An adaptation of this answer is given here.

**PDF of a Function of a Random Variable**

If $P(X\le x)=F(x)$ is the CDF of $X$ and $P(Y\le y)=G(y)$ is the CDF of $Y$ where $Y=f(X)$, then
$$
F(x)=P(X\le x)=P(Y\le f(x))=G(f(x))\tag1
$$
Taking the derivative of $(1)$, we get
$$
F'(x)=G'(f(x))\,f'(x)\tag2
$$
where $F'$ is the PDF of $X$ and $G'$ is the PDF of $Y$.
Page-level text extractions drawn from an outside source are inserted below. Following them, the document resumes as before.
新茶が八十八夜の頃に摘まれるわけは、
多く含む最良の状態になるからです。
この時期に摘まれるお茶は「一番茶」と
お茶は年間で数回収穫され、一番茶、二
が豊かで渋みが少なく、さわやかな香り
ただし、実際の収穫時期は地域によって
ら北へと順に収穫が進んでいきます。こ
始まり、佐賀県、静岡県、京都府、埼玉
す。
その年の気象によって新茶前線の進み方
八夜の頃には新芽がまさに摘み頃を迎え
**PDF of the Product of Independent Uniform Random Variables**

If $[0\le x\le1]$ is the PDF for $X$ and $Y=\log(X)$, then by $(2)$ the PDF of $Y$ is $e^y[y\le0]$. The PDF for the sum of $n$ samples of $Y$ is the $n$-fold convolution of $e^y[y\le0]$ with itself. The Fourier Transform of this $n$-fold convolution is the $n^\text{th}$ power of the Fourier Transform of $e^y[y\le0]$, which is
$$
\int_{-\infty}^0 e^{-2\pi iyt}e^y\,\mathrm{d}y=\frac1{1-2\pi it}\tag3
$$
Thus, the PDF for the sum of $n$ samples of $Y$ is
$$
\begin{align}
\sigma_n(y)
&=\int_{-\infty}^\infty\frac{e^{2\pi iyt}}{(1-2\pi it)^n}\,\mathrm{d}t\tag{4a}\\
&=\frac{e^y}{2\pi i}\int_{1-i\infty}^{1+i\infty}\frac{e^{-yz}}{z^n}\,\mathrm{d}z\tag{4b}\\
&=e^y\frac{(-y)^{n-1}}{(n-1)!}\,[y\le0]\tag{4c}
\end{align}
$$
Explanation:

$\text{(4a)}$: take the inverse Fourier Transform

$\text{(4b)}$: substitute $t=\frac{1-z}{2\pi i}$

$\text{(4c)}$: if $y\gt0$, close the contour on the right half-plane, missing the singularity at $z=0$

$\phantom{\text{(4c):}}$ if $y\le0$, close the contour on the left half-plane, enclosing the singularity at $z=0$

We can get the PDF for the product of $n$ samples of $X$ by applying $(2)$ to $(4)$
$$
\bbox[5px,border:2px solid #C0A000]{\pi_n(x)=\frac{(-\log(x))^{n-1}}{(n-1)!}\,[0\le x\le1]}\tag5
$$